You are excited to get it going — and the sooner, the better. Your impulse is to gather the troops and make a public announcement or to send out a bulk e-mail letting everyone know how his world is going to change.
But you shouldn’t do so. Not just yet. There is one more step you must take before the big leap. You must convert your good, trim, tested idea into a goal — one that is (a) easy to understand and (b) easy to implement. You will make the goal easy to understand by carefully crafting a short (less than one page is preferable) memo that explains it in simple terms, using specific examples and easy-to-grasp analogies (if needed). You can make your goal easy to implement by breaking it into a series of smaller tasks. What you are aiming for is a step-by-step map that gets your management team (those who will be responsible for making your idea happen) from where you are today to exactly where you want to be, based on your carefully articulated memo.
Doing a good job of all this means homework. It means understanding the fears before they are articulated, anticipating problems before they occur, and having answers ready before they are asked. The best way to do all that is to sit down for a few hours and draw up a list of every possible misunderstanding, concern, and negative ramification your idea might create.
Write them down on one side of a sheet of paper — and on the opposite side, write down answers.
Make sure the answers are good ones. When there are no good answers but you still strongly believe in the idea, find a way to say that. People don’t always need to know how problems are going to be solved. Sometimes, it’s enough to know that their leader is confident he can do it.

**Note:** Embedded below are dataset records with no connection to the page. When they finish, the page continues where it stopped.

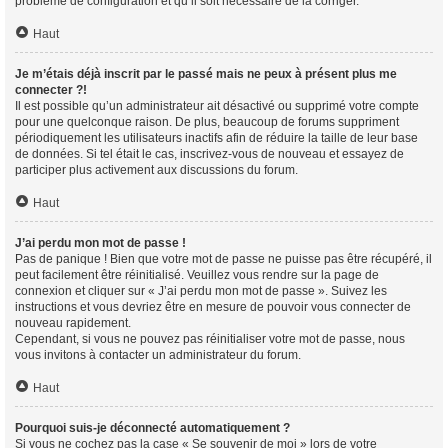
problème de configuration et qu’il soit nécessaire de la corriger.
Haut
Je m’étais déjà inscrit par le passé mais ne peux à présent plus me
connecter ?!
Il est possible qu’un administrateur ait désactivé ou supprimé votre compte
pour une quelconque raison. De plus, beaucoup de forums suppriment
périodiquement les utilisateurs inactifs afin de réduire la taille de leur base
de données. Si tel était le cas, inscrivez-vous de nouveau et essayez de
participer plus activement aux discussions du forum.
Haut
J’ai perdu mon mot de passe !
Pas de panique ! Bien que votre mot de passe ne puisse pas être récupéré, il
peut facilement être réinitialisé. Veuillez vous rendre sur la page de
connexion et cliquer sur « J’ai perdu mon mot de passe ». Suivez les
instructions et vous devriez être en mesure de pouvoir vous connecter de
nouveau rapidement.
Cependant, si vous ne pouvez pas réinitialiser votre mot de passe, nous
vous invitons à contacter un administrateur du forum.
Haut
Pourquoi suis-je déconnecté automatiquement ?
Si vous ne cochez pas la case « Se souvenir de moi » lors de votre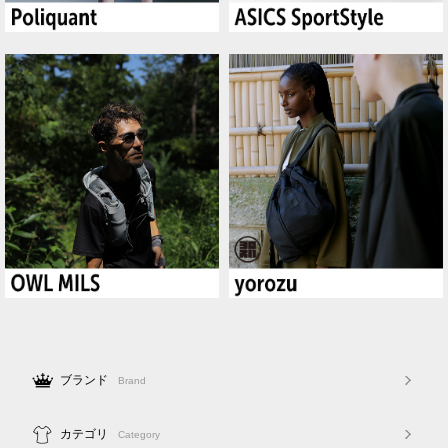
ブランド
Brand
カテゴリ
Category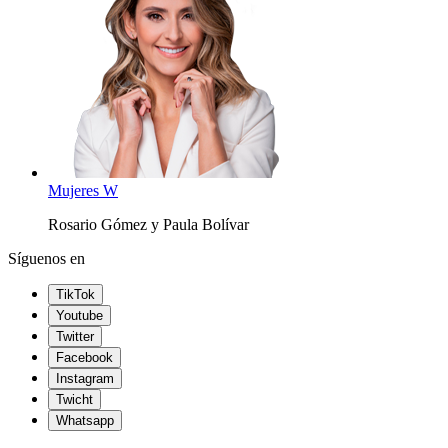
Mujeres W
Rosario Gómez y Paula Bolívar
Síguenos en
TikTok
Youtube
Twitter
Facebook
Instagram
Twicht
Whatsapp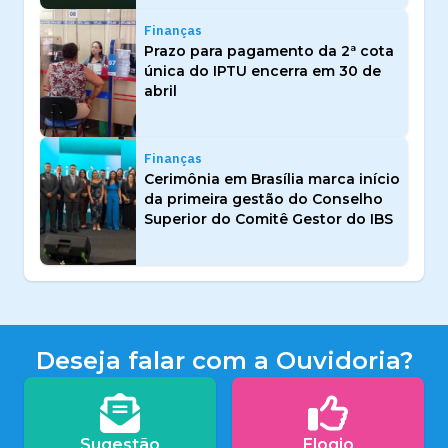
Finanças
Prazo para pagamento da 2ª cota
única do IPTU encerra em 30 de
abril
Finanças
Cerimônia em Brasília marca início
da primeira gestão do Conselho
Superior do Comitê Gestor do IBS
Deseja falar com a Ouvidoria?
Sugestão
Elogio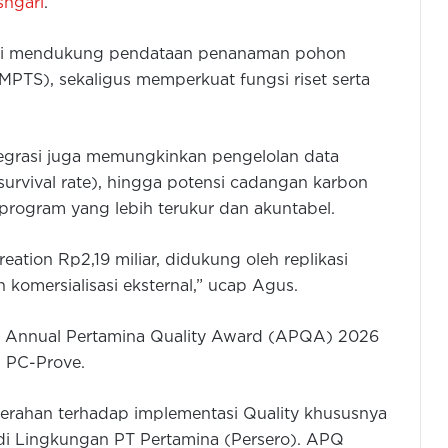
ngari
.
tari mendukung pendataan penanaman pohon
MPTS), sekaligus memperkuat fungsi riset serta
ntegrasi juga memungkinkan pengelolan data
survival rate), hingga potensi cadangan karbon
i program yang lebih terukur dan akuntabel.
eation Rp2,19 miliar, didukung oleh replikasi
 komersialisasi eksternal,” ucap Agus.
ang Annual Pertamina Quality Award (APQA) 2026
i PC-Prove.
ahan terhadap implementasi Quality khususnya
 di Lingkungan PT Pertamina (Persero). APQ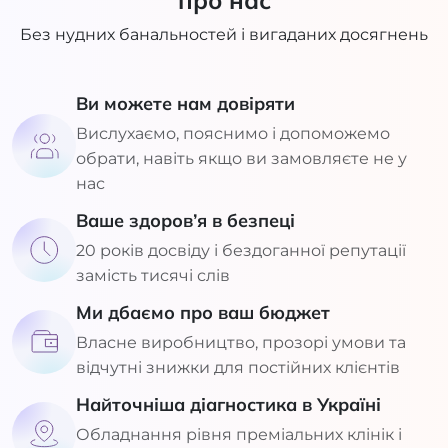
про нас
Без нудних банальностей і вигаданих досягнень
Ви можете нам довіряти
Вислухаємо, пояснимо і допоможемо
обрати, навіть якщо ви замовляєте не у
нас
Ваше здоров’я в безпеці
20 років досвіду і бездоганної репутації
замість тисячі слів
Ми дбаємо про ваш бюджет
Власне виробництво, прозорі умови та
відчутні знижки для постійних клієнтів
Найточніша діагностика в Україні
Обладнання рівня преміальних клінік і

When you’ve done all that, you are ready to sell your idea to the rank and file. In doing so, speak with the certainty of someone who has done all the preliminary work you have done.
At this point, there is no reason to doubt either your plan or the goal you’ve set. So don’t. If, in the midst of your presentation, someone asks a question or raises an objection you have no answer for, say something like, “That is a good point, John. I’ll get to it in a minute or two after I first clarify the issue of . . .”
This diversion will allow you to keep the momentum going while you try to think of a satisfactory answer. If you don’t, don’t sweat it. Compliment the questioner for his intelligence. You may want to go so far as to say, “John has asked a very intelligent question, one for which I have no immediate answer. I’m going to think about it a bit and talk to some people. I’ll have an answer for him and for you before [some timeframe].
Say this with conviction and you won’t lose any converts. And finally, keep this in mind. Your idea doesn’t have to be perfect to succeed. In the busy, complex world that we live in, there are many problems and many solutions to those problems. The person who is ultimately successful is the person who can keep trying out ideas until he finds one that works.
In terms of leadership, that means you must retain control through the period of doubt so that your idea can be fully implemented. As I said, it doesn’t have to be the perfect solution to work. It just needs to be good enough.
But unless you maintain control, your idea won’t get a chance to work. So prepare yourself, make clear statements, and establish doable, step-by-step objectives. And never lose confidence.